Welcome... i guess? =)

This is where I write about my life and (hopefully) figure out something about myself. I talk about what issues matter to me, from death and racism all the way to music and Childish Gambino.
I have 5 main personae (personas? idk, 5 split personalities) that I speak from: Puck, 8, Dubmac, Loverboy, and "?". They occasionally don't even agree on the same issues. ;)
Each identity is a facet of who I am. Each has a voice, an idea, a way of thinking. They're all important, and they make up who I am. So if you care to, read. Enjoy. Piece together my life, comment, follow, and learn about the real Mi8ke. Have fun ;)

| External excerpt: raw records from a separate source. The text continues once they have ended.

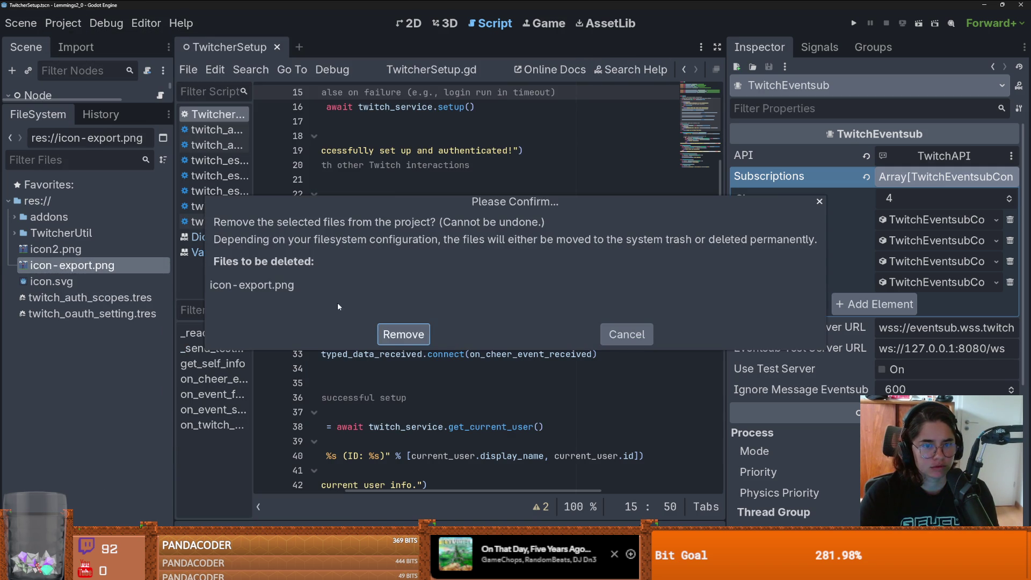
{"action": "left_click", "coordinate": [404, 332]}
{"action": "left_click", "coordinate": [121, 255]}
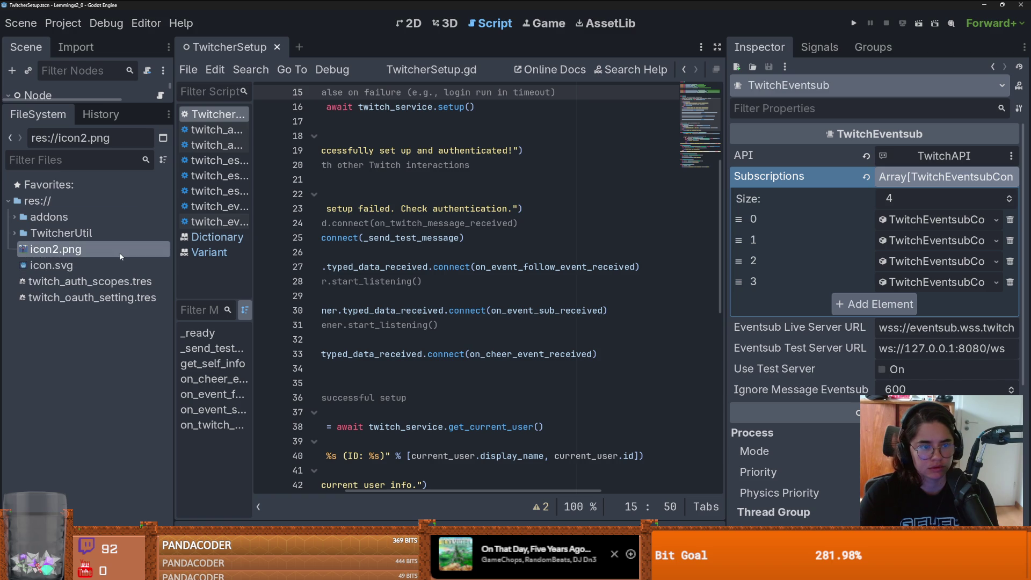
{"action": "left_click", "coordinate": [54, 266]}
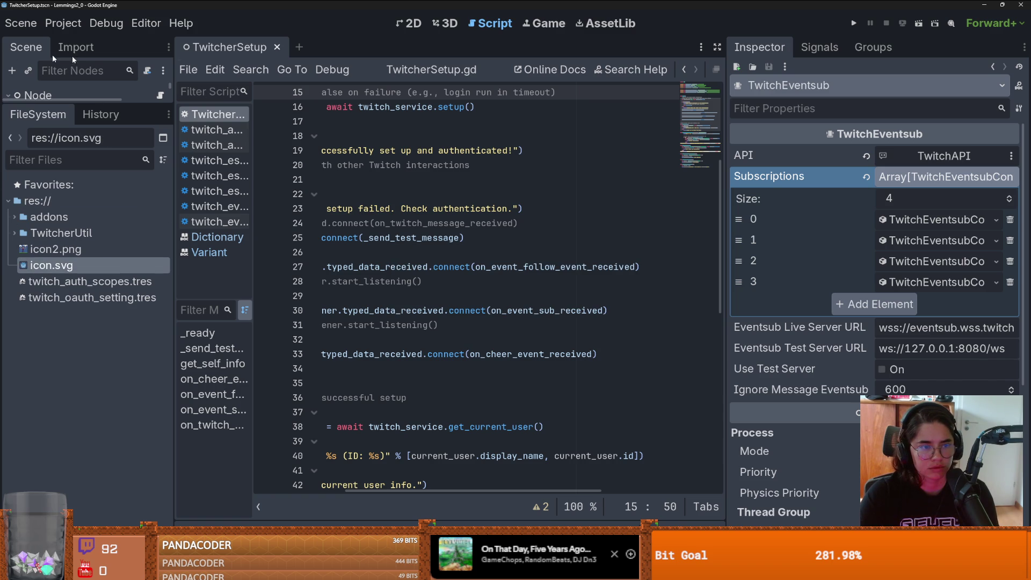
{"action": "left_click", "coordinate": [1021, 4]}
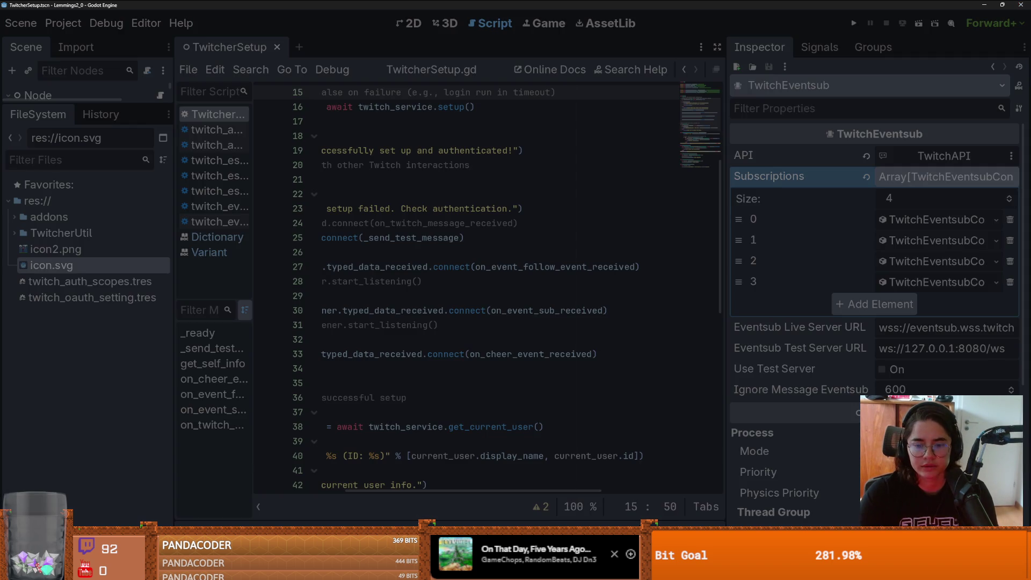
Step: Restore the project manager and reopen Lemmings2_0 for editing with Godot v4.6.2
{"action": "key", "text": "super+Down"}
{"action": "key", "text": "super+Down"}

Wednesday, January 6, 2016

When You're Tired

I wonder what i'll type. I haven't slept in a solid 48 hours, and I feel... Oddly mellow I suppose. I figure I should have to sleep tonight, my body needs it. I wonder how our brains would process information differently if we didn't sleep. Without dreams, hold can the subconscious guide the conscious? Would we become hyper aware, or maybe contemplate through meditation.
I think I figured out a piece of the answer to my question earlier.
I know it's a cycle. I know that by giving myself background noise, I'm making it easier to shut out more thoughts and so forth and so on, i get that. I know it's more than just an over-saturation of flash and gimmick that gets shoved into your ear every hour. I'm at a place where I understand that I'm choosing to live in the moment. I mean, I have been. I loathe setting long term goals nowadays. It's something about the fragility of saying you will or won't do something.
My mind is the type that is always pushing the boundaries of what should or shouldn't be. Once you say something will be, it's almost a challenge to make it not so. Contrary-wise (I don't know if that came from Lewis Carol, Alice in Wonderland, or just the Tweedles specifically, but I enjoyed using it), to tell me that something will not come to pass, is to show me goal, and to ask me not to try.
but what do I know? The world can lose its sheen when you're tired.